[sdiy] modular synth "standards"

[jh.]

> Using the same voltages for both control and audio signals is mighty
> compelling in theory -- one can remove preconceptions and assumptions
> about how a module or signal will be used.  A control signal can be
> used as an audio signal or a VCO can be used as an LFO.  Cool.  But
> I'll claim that in practice it's not all that useful.

I disagree with you here, Don. In all my modulars or semi-modulars, Audio
and CV are interchangable, and I would never want to miss this. Even
in a non-modular such as a Prophet 5,  the VCOs restricted to
being a "signal source" would mean no audio rate PWM. (Which is one
of the P5's best features, IMO.)

> Take for example a audio VCO with a range switch so it can also be
> used as an LFO.  Audio range VCO waveforms need to have a zero DC
> component to avoid VCA thumping while LFO waveforms need to "start" at
> zero to be useful as a modulation source.

AC coupling cures thumping. I have an extra AC coupling module in the JH-3
(Jack -> 1uF -> Jack) for that purpose, and often I'm using a resonant
HPF in front of the main VCF and VCA anyway. My VCOs have
symmetrical outputs, btw, but some other modules haven't. The Interpolating
Scanner is good for mangling CVs as well as Audio Waveshaping,
but the way it is built it produces a heavy DC offset at the output.
No problem to remove that with AC coupling. Way more convenient
than having 2 different level standards throughout my whole system.


> For a 10V p-p output, the audio sawtooth wave would then go from -5V
> to +5V volts while the LFO modulation sawtooth would go from 0V to
> +10V -- it's much more practical for sawtooth modulation to go from
> our starting point up than to start at some negative value, fly
> through our normalized point, and continue up to some positive value.
> Similiarly an audio square wave would go from -5V to +5V while an LFO
> square wave would go from 0V to +10V for trilling effects.

Why would I want the saw wave go to twice the positive voltage than the
Triangle ? I find it "natural" to preserve the voltage swing when I switch
modulation waveforms. Which leads to the same result as with audio:
+/-5V as a standard, other ranges in exception.

Records from a data source:
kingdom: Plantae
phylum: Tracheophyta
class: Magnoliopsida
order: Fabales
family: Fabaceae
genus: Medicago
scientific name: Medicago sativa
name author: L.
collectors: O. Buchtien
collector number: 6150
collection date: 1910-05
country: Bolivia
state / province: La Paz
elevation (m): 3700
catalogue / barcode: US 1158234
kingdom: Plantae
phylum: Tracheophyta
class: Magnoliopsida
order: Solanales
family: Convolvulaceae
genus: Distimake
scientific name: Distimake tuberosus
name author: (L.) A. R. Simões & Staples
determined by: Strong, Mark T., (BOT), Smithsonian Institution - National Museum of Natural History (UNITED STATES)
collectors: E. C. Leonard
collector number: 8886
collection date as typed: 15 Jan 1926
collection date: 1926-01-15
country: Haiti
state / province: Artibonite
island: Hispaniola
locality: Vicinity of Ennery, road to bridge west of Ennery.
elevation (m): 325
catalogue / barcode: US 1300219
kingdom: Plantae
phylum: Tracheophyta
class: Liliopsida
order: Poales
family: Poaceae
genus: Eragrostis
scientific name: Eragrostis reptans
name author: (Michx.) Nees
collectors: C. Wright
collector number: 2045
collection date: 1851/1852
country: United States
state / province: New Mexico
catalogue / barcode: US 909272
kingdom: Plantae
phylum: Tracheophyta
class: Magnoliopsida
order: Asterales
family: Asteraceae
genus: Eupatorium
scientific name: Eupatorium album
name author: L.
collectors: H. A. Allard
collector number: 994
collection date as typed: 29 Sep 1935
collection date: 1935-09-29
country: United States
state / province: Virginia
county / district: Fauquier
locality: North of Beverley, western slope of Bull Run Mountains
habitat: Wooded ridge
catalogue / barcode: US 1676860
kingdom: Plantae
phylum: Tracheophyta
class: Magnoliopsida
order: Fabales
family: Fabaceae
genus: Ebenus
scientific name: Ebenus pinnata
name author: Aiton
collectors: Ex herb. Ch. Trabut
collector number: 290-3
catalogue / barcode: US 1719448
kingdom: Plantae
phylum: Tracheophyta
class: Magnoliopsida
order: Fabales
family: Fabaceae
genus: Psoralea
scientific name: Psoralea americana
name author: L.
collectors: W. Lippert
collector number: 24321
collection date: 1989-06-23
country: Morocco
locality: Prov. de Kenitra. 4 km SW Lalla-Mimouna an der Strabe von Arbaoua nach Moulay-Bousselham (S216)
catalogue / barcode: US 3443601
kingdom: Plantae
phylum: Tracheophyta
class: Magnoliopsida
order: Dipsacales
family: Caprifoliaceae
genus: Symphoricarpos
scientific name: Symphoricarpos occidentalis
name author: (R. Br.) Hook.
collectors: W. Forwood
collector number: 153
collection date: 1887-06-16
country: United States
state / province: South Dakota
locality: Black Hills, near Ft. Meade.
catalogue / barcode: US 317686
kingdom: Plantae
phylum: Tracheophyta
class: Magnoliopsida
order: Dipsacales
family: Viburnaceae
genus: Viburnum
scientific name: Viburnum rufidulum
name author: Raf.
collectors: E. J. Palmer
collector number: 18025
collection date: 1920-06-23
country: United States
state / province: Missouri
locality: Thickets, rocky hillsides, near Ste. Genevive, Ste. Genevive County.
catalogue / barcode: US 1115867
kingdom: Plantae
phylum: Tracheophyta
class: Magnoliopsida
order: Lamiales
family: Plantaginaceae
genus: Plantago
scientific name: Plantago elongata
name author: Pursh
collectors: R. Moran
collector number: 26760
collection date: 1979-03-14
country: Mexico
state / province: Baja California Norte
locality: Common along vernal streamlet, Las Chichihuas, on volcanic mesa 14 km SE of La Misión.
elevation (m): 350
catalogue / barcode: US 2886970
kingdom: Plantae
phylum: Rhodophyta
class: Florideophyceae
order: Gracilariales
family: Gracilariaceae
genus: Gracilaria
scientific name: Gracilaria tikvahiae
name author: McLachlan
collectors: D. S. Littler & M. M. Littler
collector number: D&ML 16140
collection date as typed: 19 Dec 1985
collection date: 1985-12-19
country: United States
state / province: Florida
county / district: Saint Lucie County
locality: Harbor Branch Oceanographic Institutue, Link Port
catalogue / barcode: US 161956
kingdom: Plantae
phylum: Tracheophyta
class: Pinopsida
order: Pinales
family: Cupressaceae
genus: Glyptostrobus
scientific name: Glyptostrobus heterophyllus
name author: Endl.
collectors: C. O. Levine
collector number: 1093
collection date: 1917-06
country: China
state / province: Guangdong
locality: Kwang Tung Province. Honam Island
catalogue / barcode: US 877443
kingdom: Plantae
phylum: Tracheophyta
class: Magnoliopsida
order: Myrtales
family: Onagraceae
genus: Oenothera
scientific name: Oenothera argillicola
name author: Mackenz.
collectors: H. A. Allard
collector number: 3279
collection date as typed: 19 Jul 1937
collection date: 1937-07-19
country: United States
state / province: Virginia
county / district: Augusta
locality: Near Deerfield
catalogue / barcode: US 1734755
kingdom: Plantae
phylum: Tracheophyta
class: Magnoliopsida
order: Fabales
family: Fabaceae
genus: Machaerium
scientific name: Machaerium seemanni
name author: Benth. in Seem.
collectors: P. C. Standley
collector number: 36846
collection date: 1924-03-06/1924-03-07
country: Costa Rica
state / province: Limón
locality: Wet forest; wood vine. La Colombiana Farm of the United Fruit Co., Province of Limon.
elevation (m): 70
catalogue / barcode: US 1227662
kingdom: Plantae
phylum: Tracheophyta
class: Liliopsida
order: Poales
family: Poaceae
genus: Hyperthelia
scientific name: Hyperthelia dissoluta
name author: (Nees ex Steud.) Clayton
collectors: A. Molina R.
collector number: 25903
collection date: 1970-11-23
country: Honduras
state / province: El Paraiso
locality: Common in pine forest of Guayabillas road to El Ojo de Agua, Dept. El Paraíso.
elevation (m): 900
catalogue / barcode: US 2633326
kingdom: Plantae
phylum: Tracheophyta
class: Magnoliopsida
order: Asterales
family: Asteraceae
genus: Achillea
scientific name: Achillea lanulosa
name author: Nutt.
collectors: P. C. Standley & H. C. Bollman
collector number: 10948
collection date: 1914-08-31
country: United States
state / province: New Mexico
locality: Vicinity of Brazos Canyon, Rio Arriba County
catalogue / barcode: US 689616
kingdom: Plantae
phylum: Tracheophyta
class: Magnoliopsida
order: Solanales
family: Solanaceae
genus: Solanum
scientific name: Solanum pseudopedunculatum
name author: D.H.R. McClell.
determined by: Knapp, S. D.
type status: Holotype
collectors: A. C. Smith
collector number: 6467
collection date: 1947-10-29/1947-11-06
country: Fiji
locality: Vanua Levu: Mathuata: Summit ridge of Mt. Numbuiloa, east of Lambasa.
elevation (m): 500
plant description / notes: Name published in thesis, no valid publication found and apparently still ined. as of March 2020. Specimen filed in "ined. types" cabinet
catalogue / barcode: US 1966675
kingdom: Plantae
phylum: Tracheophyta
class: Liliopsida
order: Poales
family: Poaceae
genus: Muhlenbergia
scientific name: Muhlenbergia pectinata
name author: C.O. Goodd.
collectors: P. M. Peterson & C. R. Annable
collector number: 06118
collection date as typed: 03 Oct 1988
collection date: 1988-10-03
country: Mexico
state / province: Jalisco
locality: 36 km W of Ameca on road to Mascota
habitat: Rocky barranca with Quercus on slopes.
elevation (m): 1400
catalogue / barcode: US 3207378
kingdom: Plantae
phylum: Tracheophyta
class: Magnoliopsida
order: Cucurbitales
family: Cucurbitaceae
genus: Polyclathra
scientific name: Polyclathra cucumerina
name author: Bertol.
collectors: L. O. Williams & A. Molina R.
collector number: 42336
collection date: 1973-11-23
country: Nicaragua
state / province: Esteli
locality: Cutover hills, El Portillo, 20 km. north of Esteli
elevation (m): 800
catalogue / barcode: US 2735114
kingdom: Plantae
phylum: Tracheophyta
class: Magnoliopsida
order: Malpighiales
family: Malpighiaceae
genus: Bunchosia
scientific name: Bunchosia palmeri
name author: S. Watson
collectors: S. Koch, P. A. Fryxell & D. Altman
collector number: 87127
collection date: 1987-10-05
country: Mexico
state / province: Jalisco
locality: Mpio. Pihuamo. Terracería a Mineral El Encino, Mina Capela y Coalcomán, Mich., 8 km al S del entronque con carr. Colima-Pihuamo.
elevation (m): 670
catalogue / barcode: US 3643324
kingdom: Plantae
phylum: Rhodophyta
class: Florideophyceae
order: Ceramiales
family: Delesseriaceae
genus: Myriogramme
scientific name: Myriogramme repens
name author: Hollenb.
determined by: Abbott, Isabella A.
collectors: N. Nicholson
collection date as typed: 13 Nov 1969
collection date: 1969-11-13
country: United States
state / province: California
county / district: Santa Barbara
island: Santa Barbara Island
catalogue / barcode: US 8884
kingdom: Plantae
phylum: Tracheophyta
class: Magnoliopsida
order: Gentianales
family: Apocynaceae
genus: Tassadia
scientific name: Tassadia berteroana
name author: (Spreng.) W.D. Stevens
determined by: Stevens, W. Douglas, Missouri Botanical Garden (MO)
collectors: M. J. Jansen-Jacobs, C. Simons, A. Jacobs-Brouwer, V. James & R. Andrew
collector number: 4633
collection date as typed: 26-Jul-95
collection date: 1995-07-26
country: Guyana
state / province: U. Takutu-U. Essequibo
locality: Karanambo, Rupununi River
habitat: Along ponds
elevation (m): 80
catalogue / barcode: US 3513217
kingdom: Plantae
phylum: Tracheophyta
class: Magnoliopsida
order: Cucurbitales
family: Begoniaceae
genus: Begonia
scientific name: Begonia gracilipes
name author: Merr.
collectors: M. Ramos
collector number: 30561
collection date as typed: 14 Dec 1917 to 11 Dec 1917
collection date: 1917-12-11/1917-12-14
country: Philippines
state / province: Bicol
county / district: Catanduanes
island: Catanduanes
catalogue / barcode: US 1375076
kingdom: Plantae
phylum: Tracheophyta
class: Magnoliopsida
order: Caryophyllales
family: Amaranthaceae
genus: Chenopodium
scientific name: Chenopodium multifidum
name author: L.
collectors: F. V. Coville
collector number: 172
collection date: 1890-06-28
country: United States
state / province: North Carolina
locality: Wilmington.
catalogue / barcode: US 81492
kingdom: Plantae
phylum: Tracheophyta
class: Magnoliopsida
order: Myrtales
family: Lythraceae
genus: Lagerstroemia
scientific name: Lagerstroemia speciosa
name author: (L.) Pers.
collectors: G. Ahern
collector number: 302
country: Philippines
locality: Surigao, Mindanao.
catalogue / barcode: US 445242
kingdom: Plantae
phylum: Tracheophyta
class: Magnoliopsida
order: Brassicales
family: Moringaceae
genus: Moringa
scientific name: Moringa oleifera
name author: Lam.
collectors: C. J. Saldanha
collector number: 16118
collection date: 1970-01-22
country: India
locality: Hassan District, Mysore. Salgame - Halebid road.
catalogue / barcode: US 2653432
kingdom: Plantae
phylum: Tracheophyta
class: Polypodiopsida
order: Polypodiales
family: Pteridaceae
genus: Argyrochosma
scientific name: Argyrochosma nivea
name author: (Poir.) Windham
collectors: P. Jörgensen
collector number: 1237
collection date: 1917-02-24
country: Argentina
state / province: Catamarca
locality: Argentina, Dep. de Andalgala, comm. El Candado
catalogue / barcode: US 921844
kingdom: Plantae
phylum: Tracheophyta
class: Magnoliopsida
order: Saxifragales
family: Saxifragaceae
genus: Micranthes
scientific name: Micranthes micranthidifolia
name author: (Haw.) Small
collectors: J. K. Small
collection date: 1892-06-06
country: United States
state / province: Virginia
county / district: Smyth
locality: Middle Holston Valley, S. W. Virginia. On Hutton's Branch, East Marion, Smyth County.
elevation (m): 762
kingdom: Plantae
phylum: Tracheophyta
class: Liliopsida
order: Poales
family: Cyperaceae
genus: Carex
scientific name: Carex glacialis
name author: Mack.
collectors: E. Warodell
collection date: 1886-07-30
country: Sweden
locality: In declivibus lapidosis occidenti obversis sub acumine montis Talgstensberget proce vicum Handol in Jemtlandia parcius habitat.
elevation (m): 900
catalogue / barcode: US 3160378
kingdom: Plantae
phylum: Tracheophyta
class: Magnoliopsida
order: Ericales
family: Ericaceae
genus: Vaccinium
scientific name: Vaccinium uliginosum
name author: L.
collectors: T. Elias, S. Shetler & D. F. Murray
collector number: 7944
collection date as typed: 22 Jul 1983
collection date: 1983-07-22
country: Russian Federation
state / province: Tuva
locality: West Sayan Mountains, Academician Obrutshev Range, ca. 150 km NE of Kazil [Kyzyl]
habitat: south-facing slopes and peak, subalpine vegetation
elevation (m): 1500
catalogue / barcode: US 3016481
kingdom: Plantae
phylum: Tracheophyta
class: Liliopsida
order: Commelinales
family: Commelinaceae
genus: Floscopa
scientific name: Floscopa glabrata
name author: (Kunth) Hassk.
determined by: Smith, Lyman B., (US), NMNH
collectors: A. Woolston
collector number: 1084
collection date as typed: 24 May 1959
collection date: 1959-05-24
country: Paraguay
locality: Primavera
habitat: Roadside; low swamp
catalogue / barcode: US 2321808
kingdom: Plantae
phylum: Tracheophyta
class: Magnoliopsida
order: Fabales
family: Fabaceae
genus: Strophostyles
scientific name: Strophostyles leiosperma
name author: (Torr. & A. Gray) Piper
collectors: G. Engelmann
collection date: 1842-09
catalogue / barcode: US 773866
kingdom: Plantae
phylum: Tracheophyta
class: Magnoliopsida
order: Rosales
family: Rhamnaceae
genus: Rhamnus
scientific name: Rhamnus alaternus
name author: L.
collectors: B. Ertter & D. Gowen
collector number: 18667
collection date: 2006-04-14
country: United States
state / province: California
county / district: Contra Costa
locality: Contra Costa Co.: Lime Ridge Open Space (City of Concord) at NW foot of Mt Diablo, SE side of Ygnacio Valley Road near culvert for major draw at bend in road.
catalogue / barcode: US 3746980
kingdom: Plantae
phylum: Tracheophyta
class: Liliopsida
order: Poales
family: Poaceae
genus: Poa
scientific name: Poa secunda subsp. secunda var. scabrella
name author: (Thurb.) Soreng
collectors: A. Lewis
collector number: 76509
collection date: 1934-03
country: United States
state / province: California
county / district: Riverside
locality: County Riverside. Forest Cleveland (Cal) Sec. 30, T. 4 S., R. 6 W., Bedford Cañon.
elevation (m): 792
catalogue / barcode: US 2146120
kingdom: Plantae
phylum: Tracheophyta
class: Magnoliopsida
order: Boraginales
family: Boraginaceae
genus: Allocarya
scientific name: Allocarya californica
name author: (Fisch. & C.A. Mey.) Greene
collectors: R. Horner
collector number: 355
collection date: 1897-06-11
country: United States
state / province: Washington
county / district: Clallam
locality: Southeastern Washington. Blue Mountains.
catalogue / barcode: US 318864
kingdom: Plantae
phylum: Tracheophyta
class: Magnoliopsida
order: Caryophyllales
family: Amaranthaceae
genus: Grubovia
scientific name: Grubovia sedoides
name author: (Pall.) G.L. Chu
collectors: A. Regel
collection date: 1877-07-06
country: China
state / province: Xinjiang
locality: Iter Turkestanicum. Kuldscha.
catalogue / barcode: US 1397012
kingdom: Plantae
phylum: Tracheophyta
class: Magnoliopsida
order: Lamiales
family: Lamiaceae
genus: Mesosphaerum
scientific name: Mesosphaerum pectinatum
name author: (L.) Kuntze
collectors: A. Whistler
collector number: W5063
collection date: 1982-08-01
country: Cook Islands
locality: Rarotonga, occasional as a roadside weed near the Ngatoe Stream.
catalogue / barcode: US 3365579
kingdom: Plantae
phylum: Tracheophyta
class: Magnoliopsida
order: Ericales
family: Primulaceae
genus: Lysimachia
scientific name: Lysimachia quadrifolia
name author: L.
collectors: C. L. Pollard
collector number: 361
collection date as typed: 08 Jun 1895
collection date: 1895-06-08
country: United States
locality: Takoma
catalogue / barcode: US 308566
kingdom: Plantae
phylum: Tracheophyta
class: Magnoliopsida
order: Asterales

**Short task A**
What is the extra AC coupling module in the JH-3 made of, according to the modular synth thread?
**Short task B**
Which waveforms does the modular synth thread mention by name?
**Short task C**
Extend the modular synth thread from the point where it stops.

**Written answer A**
Jack -> 1uF -> Jack.

**Written answer B**
Sawtooth, square, and triangle.

**Written answer C**
> A PWM square wave for audio needs to have some DC restoration (mixing
> some of the PWM control into the output) for a zero DC component,
> while that wouldn't be very practical as a modulation source.

This is a very interesting point. I wonder which is the "right" way to go.
Correction by mixing the CV in, or leaving it as it is (with or without
AC coupling). All three options will give different results when used
on an overdriven VCF input. Which one is the "right" one ?
Which one is used in most non-modular synths ?


> There are other examples -- a VCF might be optimized to sound good for
> audio and have a nonlinear transfer characteristic (like the Moog
> ladder) while that wouldn't be accurate enough for a control voltage
> portmento.

I agree. I wouldn't use a Moog cascade for portamento. The SEM-Filter
in its original form needs AC coupling at the input to prevent
"motorboating".  So you're right, a different SVF would be needed for
sub audio CV processing. But then again the "vintage" SEM SVF
has the AC coupling filter for removing DC offsets (see above) built
in.

> Now, you *could* build a deluxe VCO with a range switch that not only
> tuned it down to LFO frequencies but also adjusted all the output
> voltages, but that's getting pretty weird as a conceptual building
> block.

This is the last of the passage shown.